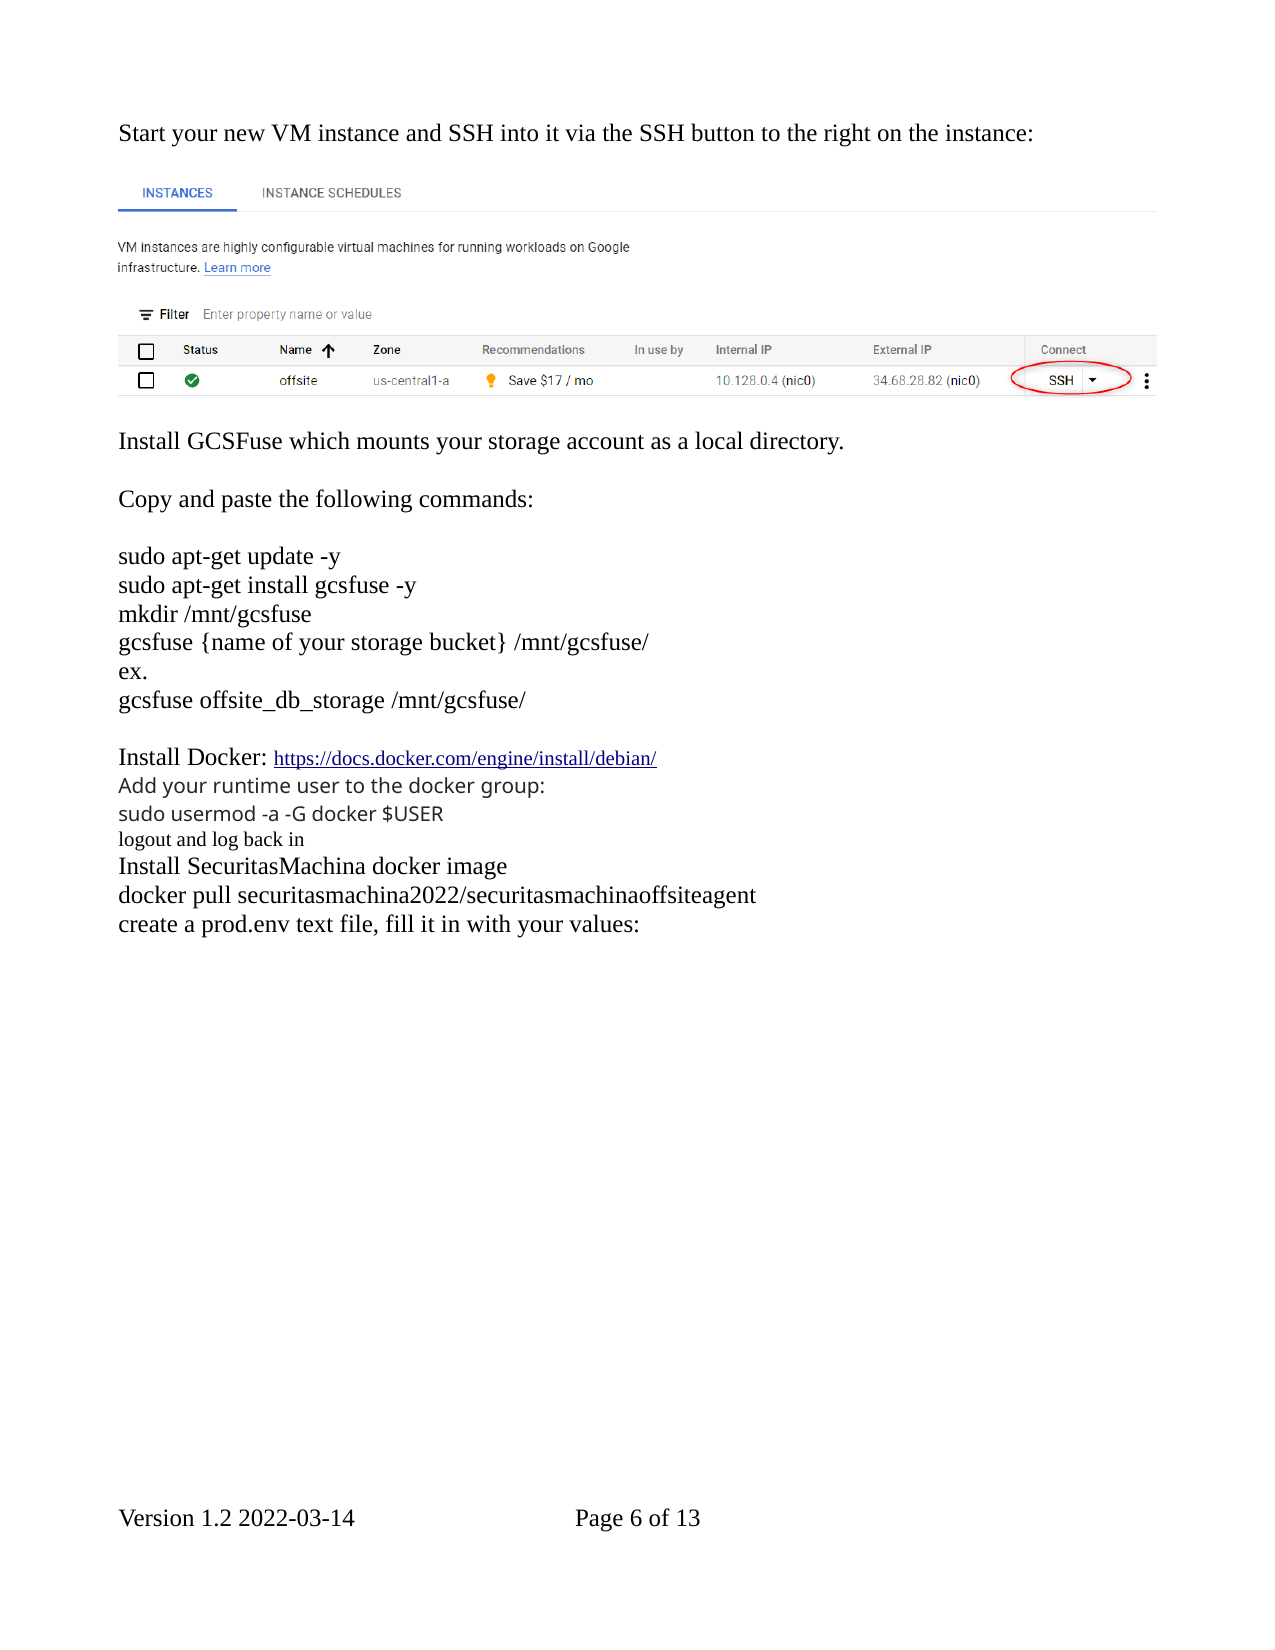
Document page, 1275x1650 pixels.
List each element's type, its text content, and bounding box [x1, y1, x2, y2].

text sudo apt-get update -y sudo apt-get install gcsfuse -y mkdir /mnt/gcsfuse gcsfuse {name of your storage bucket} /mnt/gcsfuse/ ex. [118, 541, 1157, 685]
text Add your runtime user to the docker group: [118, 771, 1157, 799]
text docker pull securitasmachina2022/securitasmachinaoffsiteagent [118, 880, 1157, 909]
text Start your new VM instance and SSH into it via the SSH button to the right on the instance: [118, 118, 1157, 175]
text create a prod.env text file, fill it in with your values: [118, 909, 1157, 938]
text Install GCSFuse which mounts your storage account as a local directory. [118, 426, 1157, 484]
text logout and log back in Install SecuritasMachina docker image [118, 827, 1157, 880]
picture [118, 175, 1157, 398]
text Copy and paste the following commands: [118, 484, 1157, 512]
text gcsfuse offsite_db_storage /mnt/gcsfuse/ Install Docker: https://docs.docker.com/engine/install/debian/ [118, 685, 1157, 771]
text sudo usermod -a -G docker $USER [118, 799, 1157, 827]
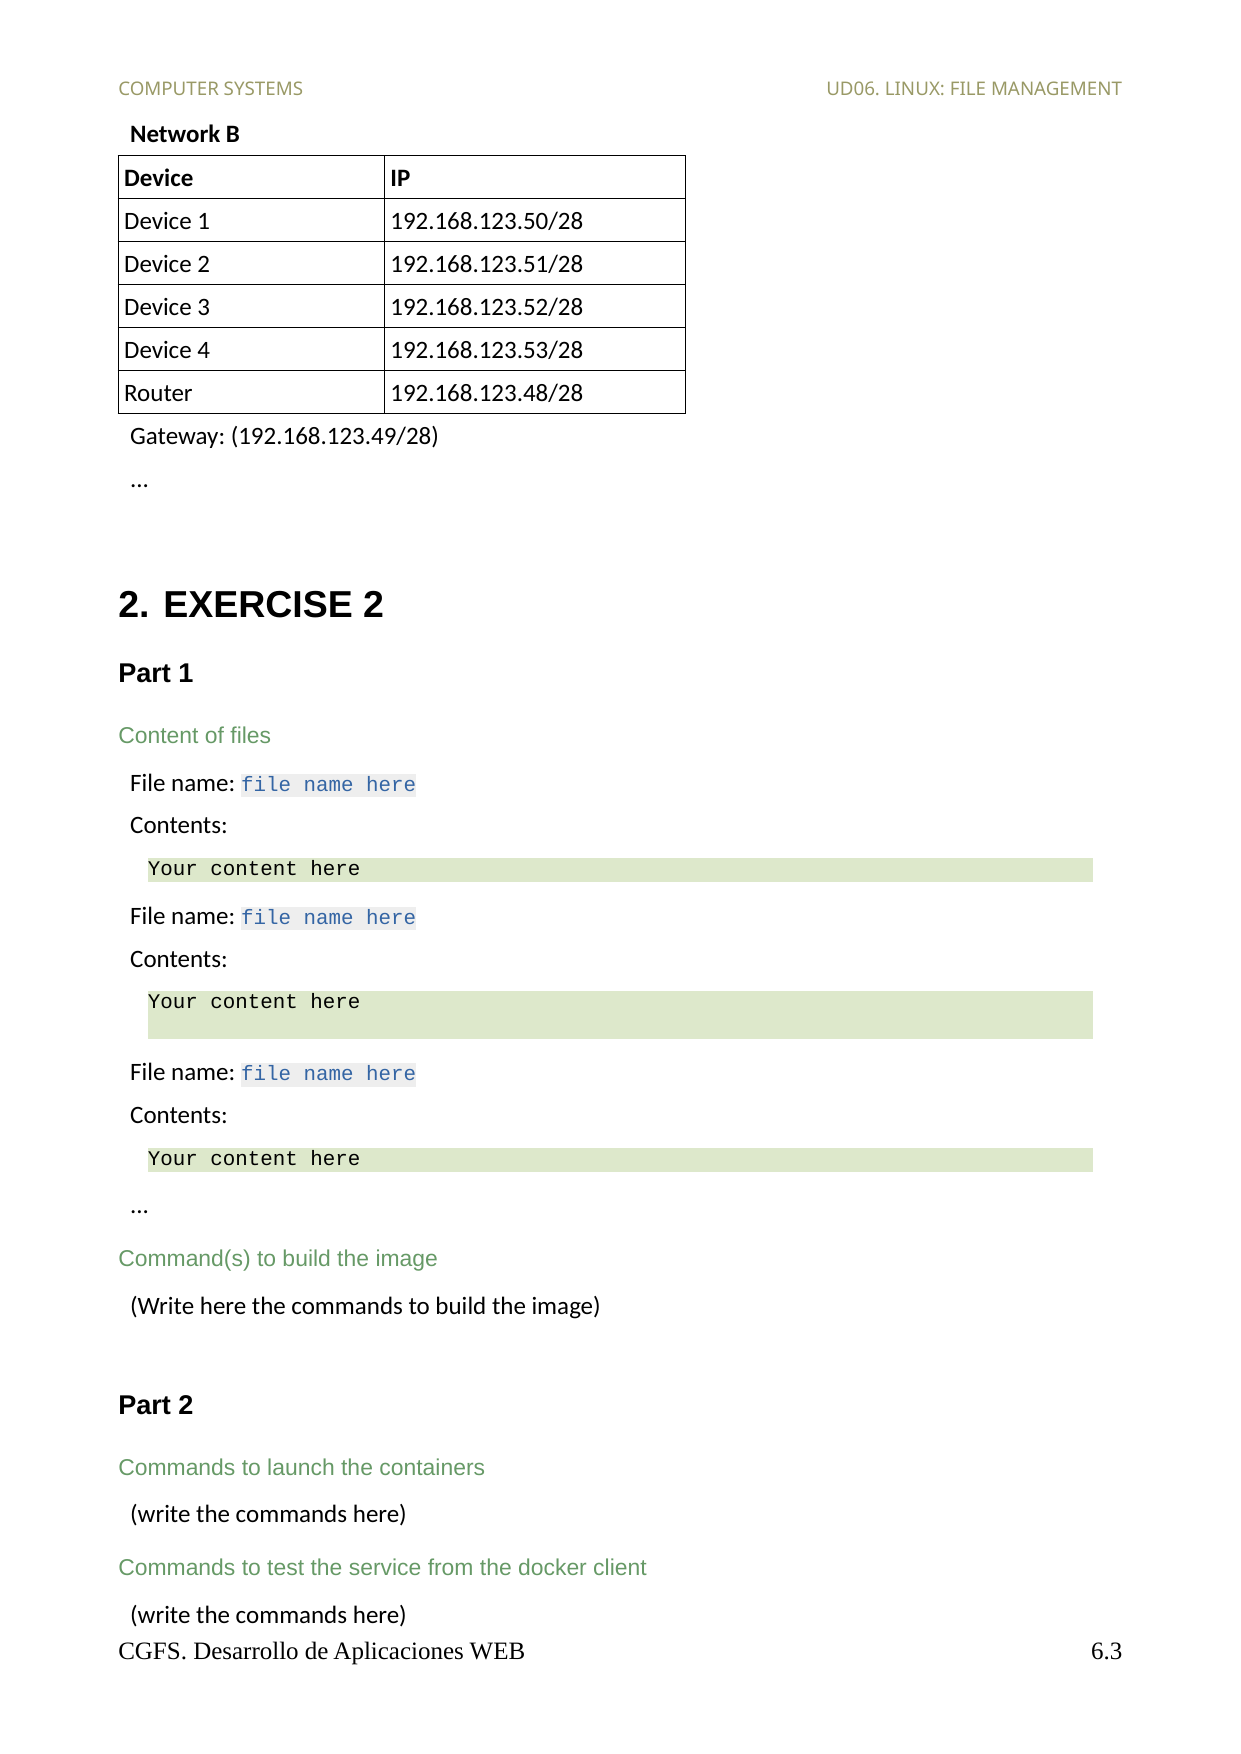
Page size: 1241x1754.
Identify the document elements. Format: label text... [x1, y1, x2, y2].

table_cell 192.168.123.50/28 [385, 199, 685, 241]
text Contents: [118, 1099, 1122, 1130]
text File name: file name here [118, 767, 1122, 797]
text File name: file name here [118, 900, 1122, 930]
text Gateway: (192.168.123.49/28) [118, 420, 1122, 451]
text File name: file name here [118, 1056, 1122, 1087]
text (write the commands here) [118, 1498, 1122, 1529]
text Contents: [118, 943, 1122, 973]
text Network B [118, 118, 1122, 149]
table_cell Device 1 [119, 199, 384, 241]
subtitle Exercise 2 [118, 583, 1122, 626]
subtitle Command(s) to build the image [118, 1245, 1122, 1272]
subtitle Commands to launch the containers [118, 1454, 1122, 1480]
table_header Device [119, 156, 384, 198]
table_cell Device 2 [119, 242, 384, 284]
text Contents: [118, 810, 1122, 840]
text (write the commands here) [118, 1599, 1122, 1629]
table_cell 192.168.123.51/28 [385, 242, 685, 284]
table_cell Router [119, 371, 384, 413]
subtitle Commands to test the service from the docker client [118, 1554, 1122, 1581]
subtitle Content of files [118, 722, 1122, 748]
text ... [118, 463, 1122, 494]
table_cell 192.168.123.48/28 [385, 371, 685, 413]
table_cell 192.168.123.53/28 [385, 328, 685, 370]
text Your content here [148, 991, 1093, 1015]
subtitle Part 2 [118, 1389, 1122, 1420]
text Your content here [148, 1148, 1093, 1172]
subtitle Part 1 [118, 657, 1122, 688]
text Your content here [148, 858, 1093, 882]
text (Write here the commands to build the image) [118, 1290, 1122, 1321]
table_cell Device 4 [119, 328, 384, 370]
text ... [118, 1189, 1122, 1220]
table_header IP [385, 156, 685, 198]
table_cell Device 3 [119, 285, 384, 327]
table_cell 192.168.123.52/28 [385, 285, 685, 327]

┄┄┄┄┄┄

▸ **Stated task**
Rewrite all the records above with "Contents" swapped for "Body" and everything else unchanged. Leave the pictures out.

▸ **Finished answer**
Document page, 1275x1650 pixels.
List each element's type, its text content, and bounding box [x1, y1, x2, y2].

text sudo apt-get update -y sudo apt-get install gcsfuse -y mkdir /mnt/gcsfuse gcsfuse {name of your storage bucket} /mnt/gcsfuse/ ex. [118, 541, 1157, 685]
text Add your runtime user to the docker group: [118, 771, 1157, 799]
text docker pull securitasmachina2022/securitasmachinaoffsiteagent [118, 880, 1157, 909]
text Start your new VM instance and SSH into it via the SSH button to the right on the instance: [118, 118, 1157, 175]
text create a prod.env text file, fill it in with your values: [118, 909, 1157, 938]
text Install GCSFuse which mounts your storage account as a local directory. [118, 426, 1157, 484]
text logout and log back in Install SecuritasMachina docker image [118, 827, 1157, 880]
picture [118, 175, 1157, 398]
text Copy and paste the following commands: [118, 484, 1157, 512]
text gcsfuse offsite_db_storage /mnt/gcsfuse/ Install Docker: https://docs.docker.com/engine/install/debian/ [118, 685, 1157, 771]
text sudo usermod -a -G docker $USER [118, 799, 1157, 827]
Page size: 1241x1754.
Identify the document elements. Format: label text... [x1, y1, x2, y2].

table_cell 192.168.123.50/28 [385, 199, 685, 241]
text Body: [118, 1099, 1122, 1130]
text File name: file name here [118, 767, 1122, 797]
text File name: file name here [118, 900, 1122, 930]
text Gateway: (192.168.123.49/28) [118, 420, 1122, 451]
text File name: file name here [118, 1056, 1122, 1087]
text (write the commands here) [118, 1498, 1122, 1529]
text Body: [118, 943, 1122, 973]
text Network B [118, 118, 1122, 149]
table_cell Device 1 [119, 199, 384, 241]
subtitle Exercise 2 [118, 583, 1122, 626]
subtitle Command(s) to build the image [118, 1245, 1122, 1272]
subtitle Commands to launch the containers [118, 1454, 1122, 1480]
table_header Device [119, 156, 384, 198]
table_cell Device 2 [119, 242, 384, 284]
text Body: [118, 810, 1122, 840]
text (write the commands here) [118, 1599, 1122, 1629]
table_cell 192.168.123.51/28 [385, 242, 685, 284]
table_cell Router [119, 371, 384, 413]
subtitle Commands to test the service from the docker client [118, 1554, 1122, 1581]
subtitle Content of files [118, 722, 1122, 748]
text ... [118, 463, 1122, 494]
table_cell 192.168.123.48/28 [385, 371, 685, 413]
table_cell 192.168.123.53/28 [385, 328, 685, 370]
text Your content here [148, 991, 1093, 1015]
subtitle Part 2 [118, 1389, 1122, 1420]
text Your content here [148, 1148, 1093, 1172]
subtitle Part 1 [118, 657, 1122, 688]
text Your content here [148, 858, 1093, 882]
text (Write here the commands to build the image) [118, 1290, 1122, 1321]
table_cell Device 4 [119, 328, 384, 370]
text ... [118, 1189, 1122, 1220]
table_header IP [385, 156, 685, 198]
table_cell Device 3 [119, 285, 384, 327]
table_cell 192.168.123.52/28 [385, 285, 685, 327]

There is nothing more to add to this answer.